1. A method performed by a computer, The computer receives a plurality of first glucose levels over a first period relating to the subject, The computer receives the HbA1c level of individual red blood cells in a sample of the subject's blood, which contains multiple red blood cells. The computer receives the blood cell HbA1c distribution of the sample, wherein the blood cell HbA1c distribution of the sample is based on the HbA1c levels of individual red blood cells. The aforementioned computer, (a) Red blood cell removal constant (k age ), (b) Erythrocyte glycation rate constant (k gly ), and / or (c) A step of calculating at least one physiological parameter selected from the group consisting of apparent glycation constants (K), The step of calculating the at least one physiological parameter includes generating the derived individual blood cell HbA1c distribution from a plurality of first glucose levels over the first period relating to the subject, The step of generating the derived individual blood cell HbA1c distribution from a plurality of first glucose levels over the first period relating to the subject is: A step of determining glucose (GI(t)) as a function of time in the subject based on a plurality of first glucose levels over the first period, The steps include converting the glucose (GI(t)) into an intracellular glucose concentration (GI(t)) which is a function of time in the subject, The steps include converting the intracellular glucose concentration (GI(t)) into an HbA1c value, which is a function of blood cell age (H(i)), The steps include determining the erythrocyte age distribution (F(i)) associated with the aforementioned erythrocyte removal constant (K age), The process includes the step of assigning the HbA1c value to each red blood cell in the red blood cell age distribution (F(i)) according to the blood cell age (H(i)), thereby deriving the derived individual blood cell HbA1c distribution using the blood cell age (H(i)) and the red blood cell age distribution (F(i)). A method characterized by the following:

2. The step of measuring the plurality of first glucose levels is: A step of measuring the plurality of first glucose levels from bodily fluids collected from the subject using a sample sensor, Equipped with, The method performed by a computer according to feature 1.

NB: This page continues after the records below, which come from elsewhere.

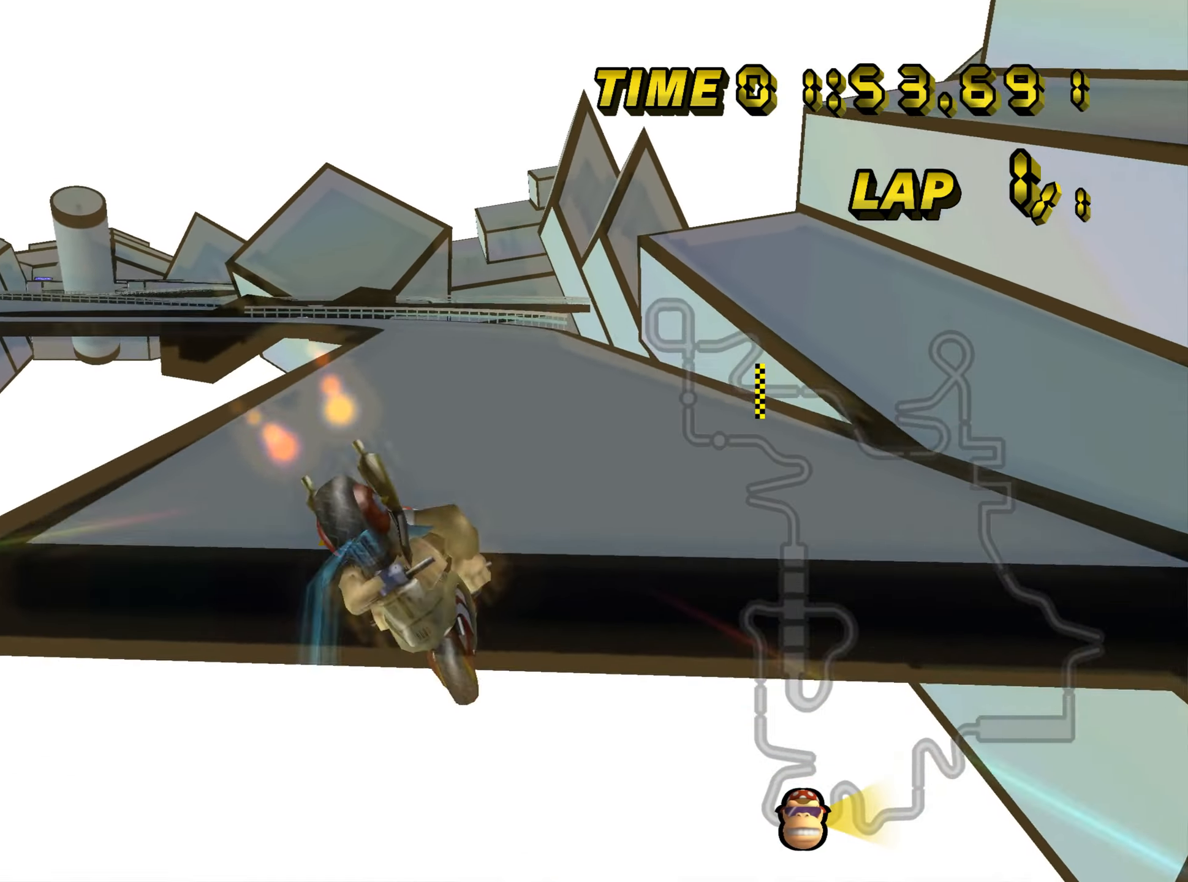
{"buttons": ["C"], "left_stick": "down", "events": [[283, "Z", "up"], [334, "left_stick", "center"], [384, "left_stick", "down"]]}
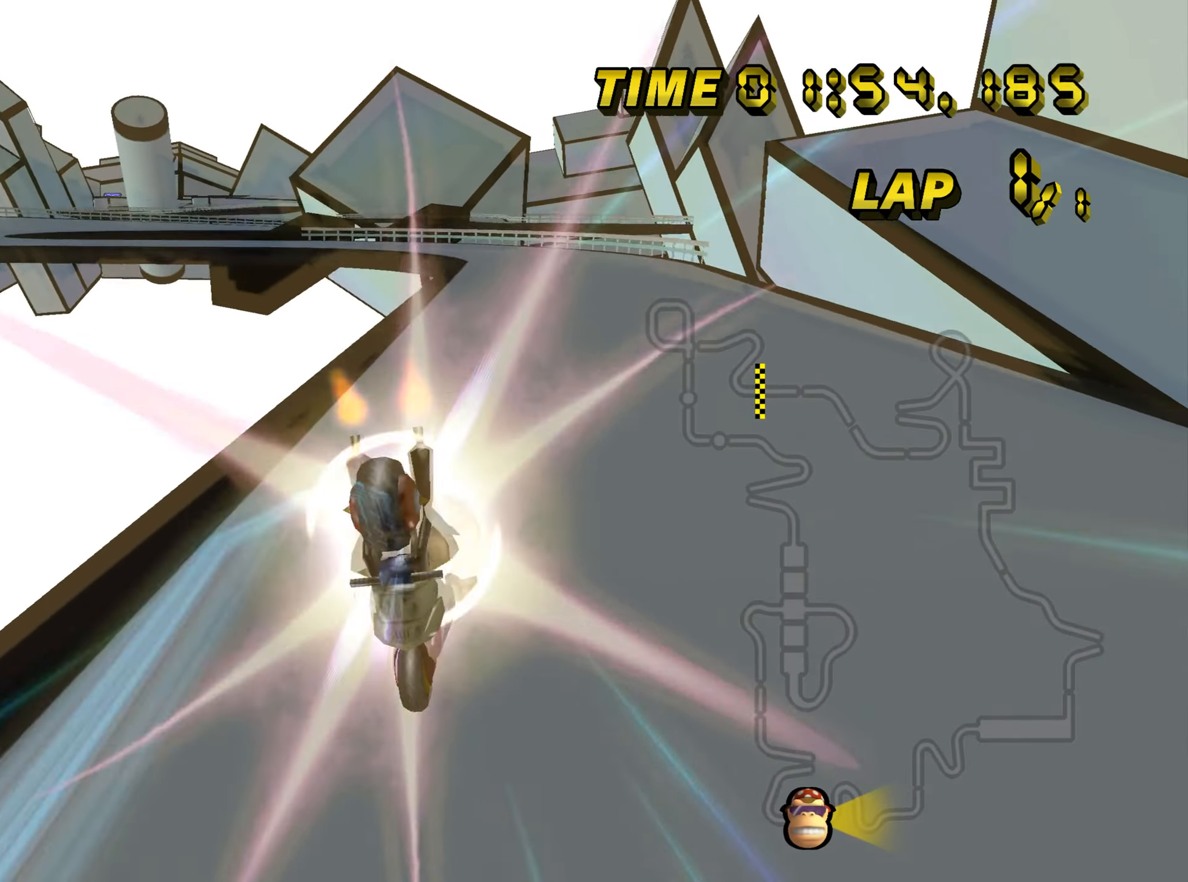
{"buttons": ["C"], "left_stick": "center", "events": [[100, "left_stick", "center"]]}
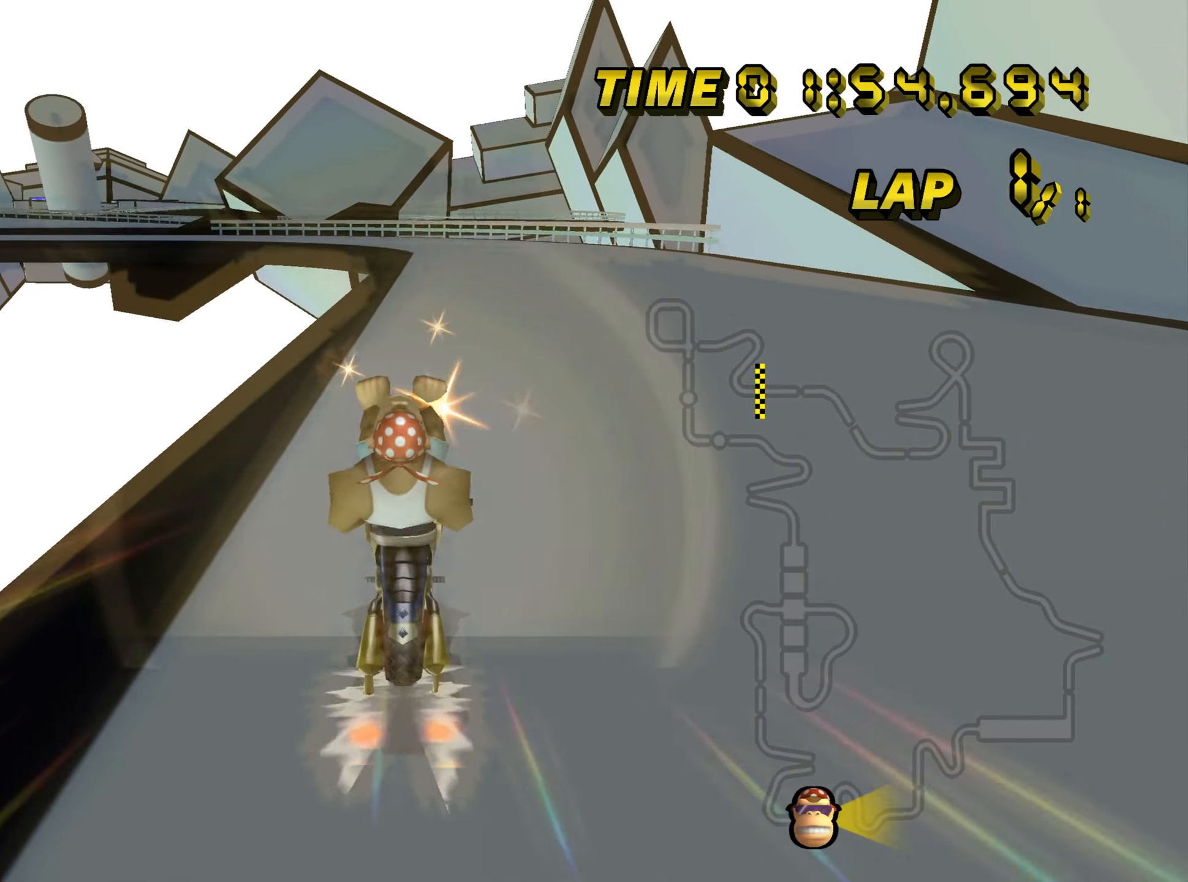
{"buttons": ["C"], "left_stick": "center", "events": []}
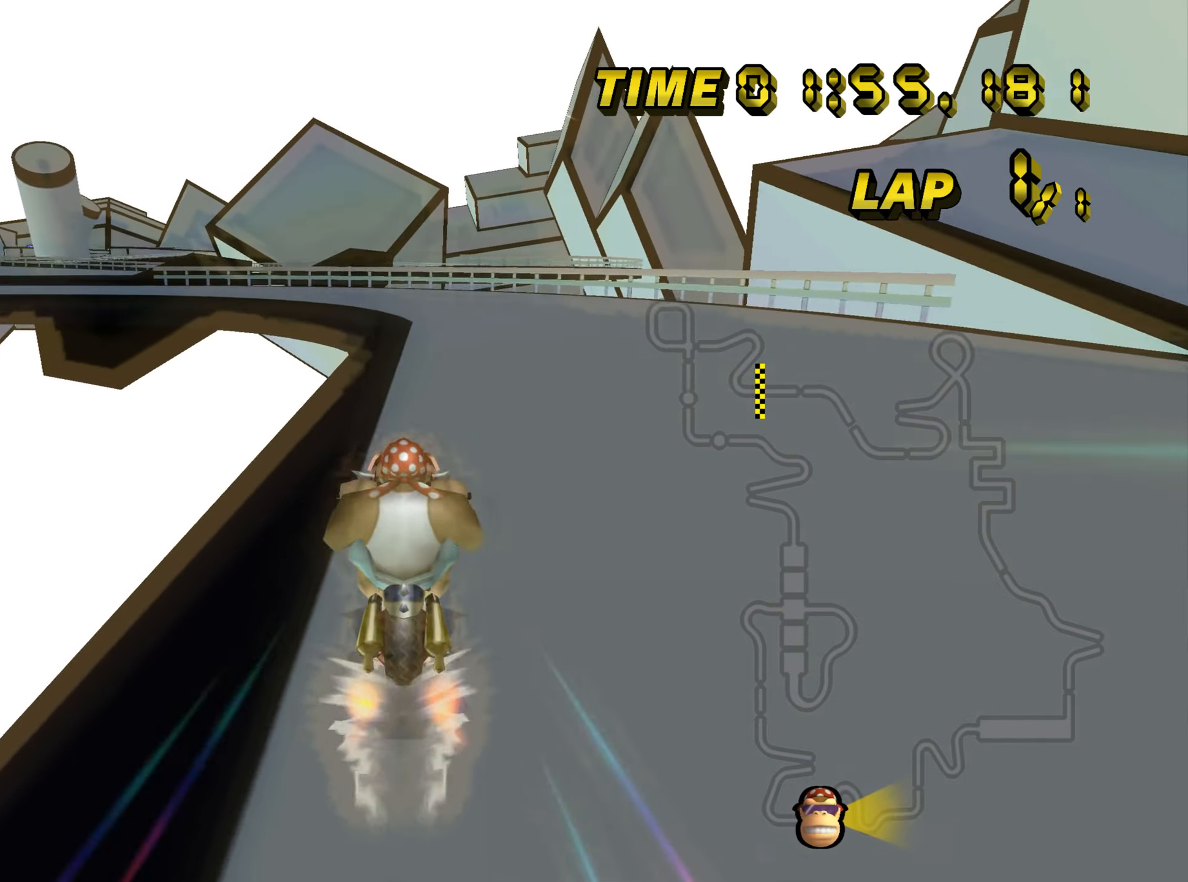
{"buttons": ["C", "Z"], "left_stick": "up-left", "events": [[116, "Z", "down"], [400, "left_stick", "up-left"]]}
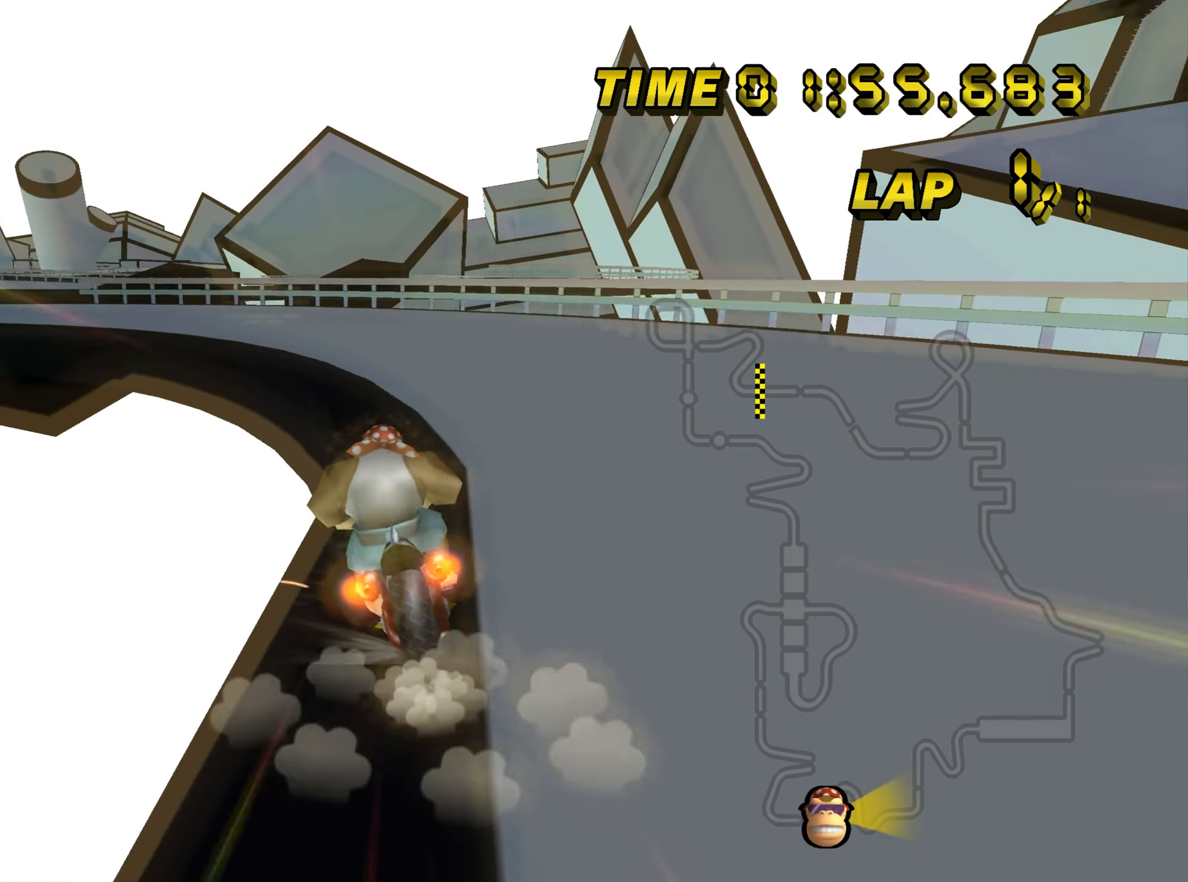
{"buttons": ["C", "Z"], "left_stick": "up-left", "events": []}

3. The computer, the k gly The established standard k gly (K ref gly ) and the step of deriving a personalized target glucose range, a personalized glucose upper limit, and / or a personalized glucose lower limit based on the above, The computer diagnoses and / or monitors the subject based on the personalized target glucose range, the personalized upper glucose limit, and / or the personalized lower glucose limit. The method performed by a computer according to claim 1, further comprising the following:

4. The computer determines the k gly and the defined reference k gly (K ref gly ) to derive a personalized - target glucose range, a personalized glucose upper limit value, and / or a personalized glucose lower limit value; The computer displays an alert when the first glucose level is outside the personalized-target glucose range, above the personalized upper glucose limit, and / or below the personalized lower glucose limit. The method performed by a computer according to claim 1, further comprising the following:

5. The computer, the k gly The established standard k gly (K ref gly ) and the step of deriving a personalized target glucose range, a personalized glucose upper limit, and / or a personalized glucose lower limit based on the above, The computer displays the personalized target glucose range, the personalized upper glucose limit, and / or the personalized lower glucose limit. The method performed by a computer according to claim 1, further comprising the following:

6. The computer measures a plurality of second glucose levels for the subject over a second period, The computer derives a calculated HbA1c (cHbA1c) level for the subject based on the at least one physiological parameter and the plurality of second glucose levels, The method performed by a computer according to claim 1, further comprising the following:

7. The computer displays the cHbA1c level, The computer-based method according to claim 6, further comprising the above.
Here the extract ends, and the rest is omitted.